South Africa’s crypto community has expressed significant frustration following Capitec Bank’s recent decision to restrict electronic fund transfers (EFT) to cryptocurrency exchanges. The bank, which claims the measure is aimed at protecting clients from fraud, is instead urging customers to use its Capitec Pay app as an alternative—a move that many see as costly and limiting for crypto users.
Crypto Community Reacts with Dismay
Capitec’s announcement has ignited a backlash among cryptocurrency users and service providers, with many voicing their concerns over the implications of this restriction. For those accustomed to using affordable EFTs to move money into their crypto accounts, the shift to Capitec Pay represents a considerable price hike, with transaction fees soaring to 1% of the transfer value, and potentially up to 1.4% when additional service provider costs are included.
Farzam Ehsani, CEO of crypto exchange VALR, expressed his frustration on social media platform X, highlighting that such a move contradicts the global trend of making payments cheaper and more accessible. He argued that Capitec Pay adds unnecessary expense, especially at a time when exchanges have invested heavily in securing their licenses as Crypto Asset Service Providers (CASPs).
Capitec’s Justification: Fraud Prevention
In a statement, the bak justified the restrictions by pointing to its commitment to safeguarding clients from fraud. The bank stated,
Capitec is committed to protecting our clients from fraud, which is why we made the decision to block EFT [electronic funds transfer] and immediate (Real Time Clearing) payments to crypto exchanges on our app and business web interface.
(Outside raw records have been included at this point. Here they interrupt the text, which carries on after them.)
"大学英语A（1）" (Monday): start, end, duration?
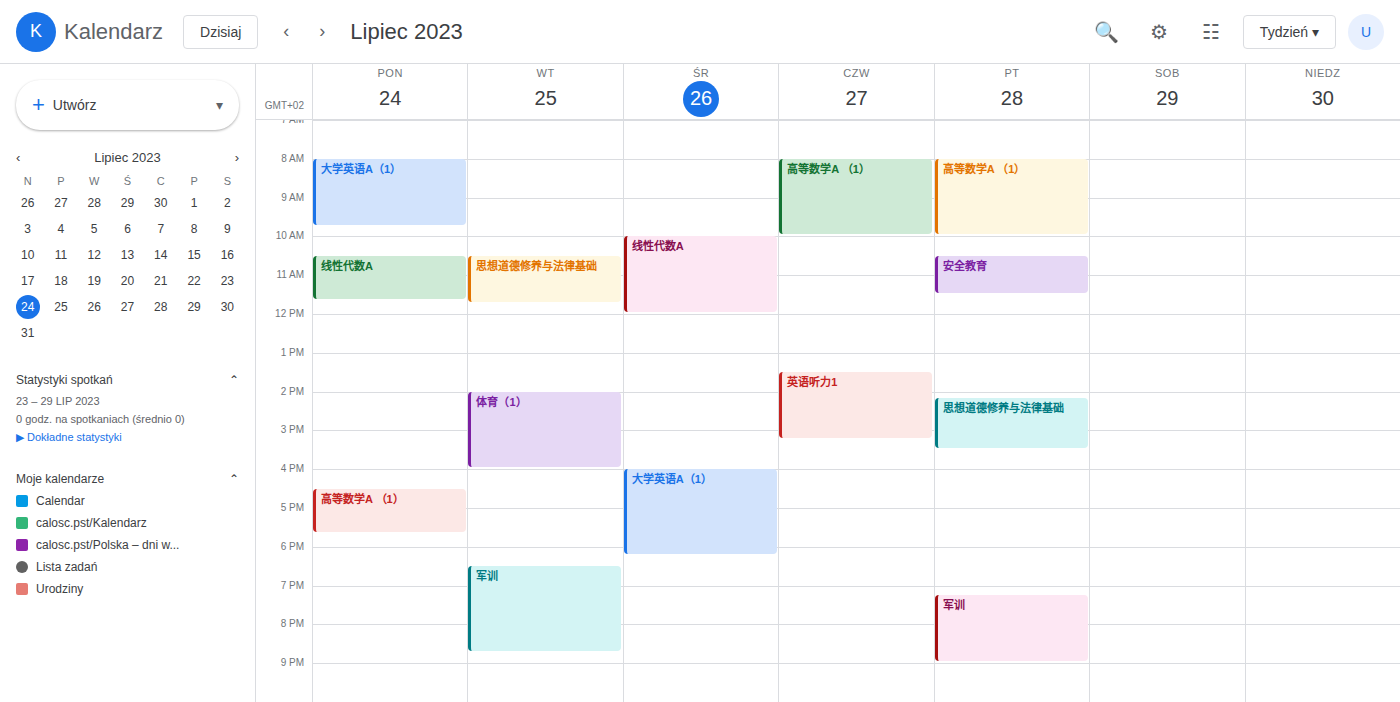
8:00 AM to 9:45 AM, 1 hour 45 minutes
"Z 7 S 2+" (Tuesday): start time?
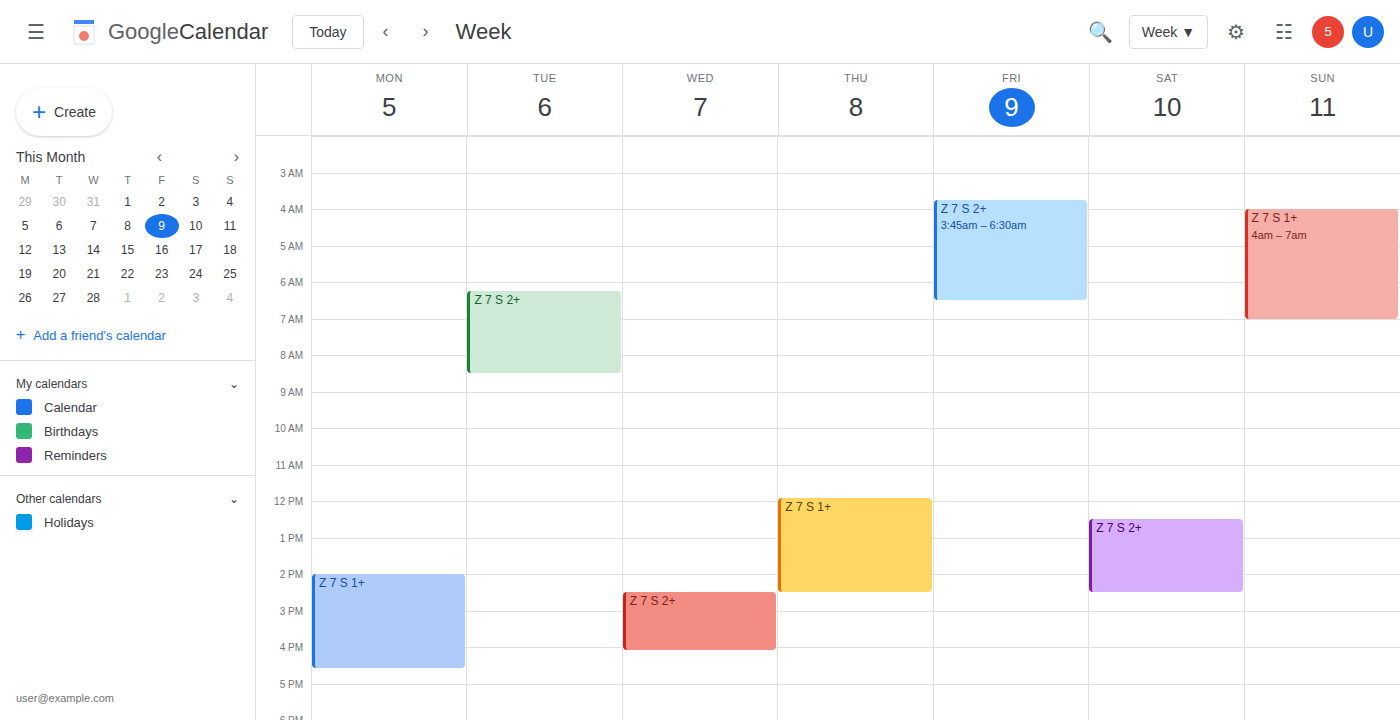
6:15 AM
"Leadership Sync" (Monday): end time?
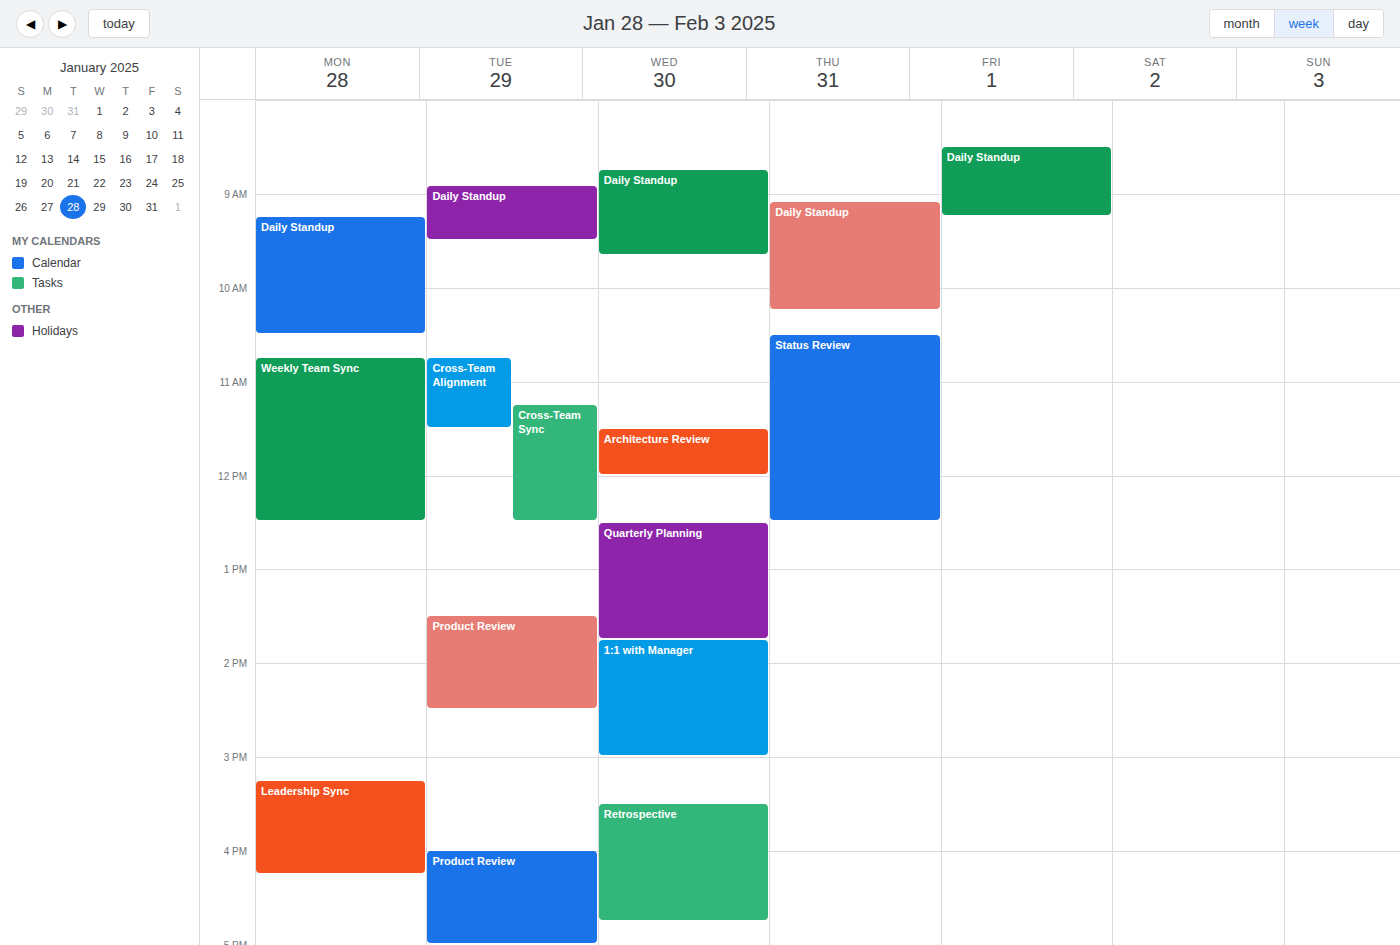
4:15 PM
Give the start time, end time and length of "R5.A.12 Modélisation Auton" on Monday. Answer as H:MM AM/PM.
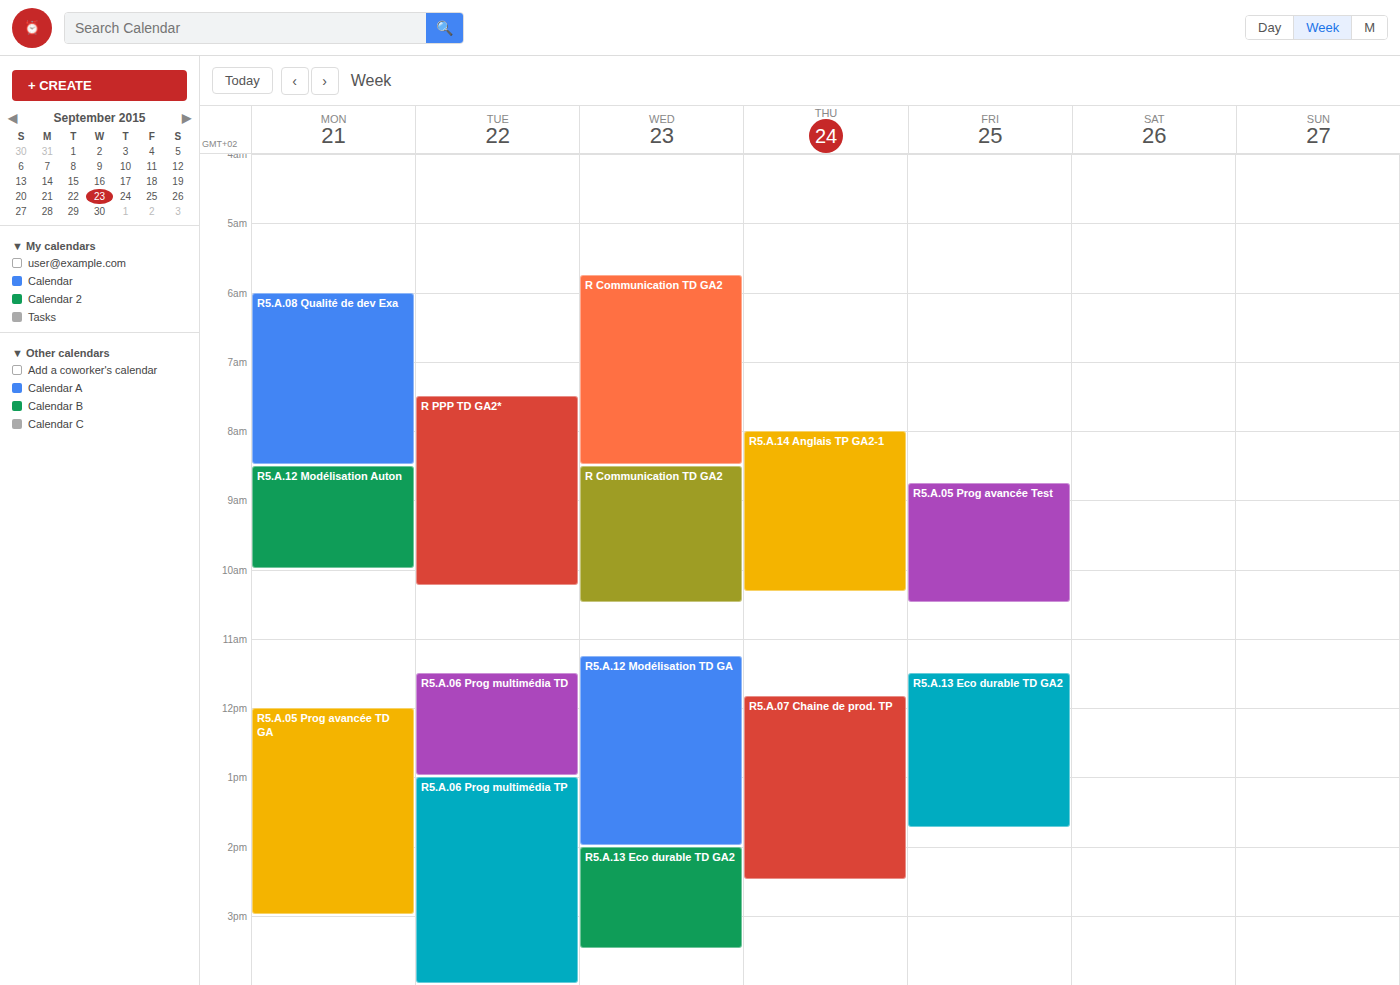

We recognise the increasing interest in cryptocurrencies and encourage users to utilise Capitec Pay as a secure alternative.
The bank further added that it is actively working with crypto exchanges to integrate Capitec Pay into their platforms to expedite the process.
Customer Rights and Revenue Motive
Critics argue that the bank’s move goes beyond fraud prevention and infringes on customers’ basic rights to spend their money as they see fit. Ehsani pointed out that other South African banks continue to allow customers to fund their crypto accounts without imposing such restrictions, suggesting Capitec’s decision is disproportionate to the actual fraud risks.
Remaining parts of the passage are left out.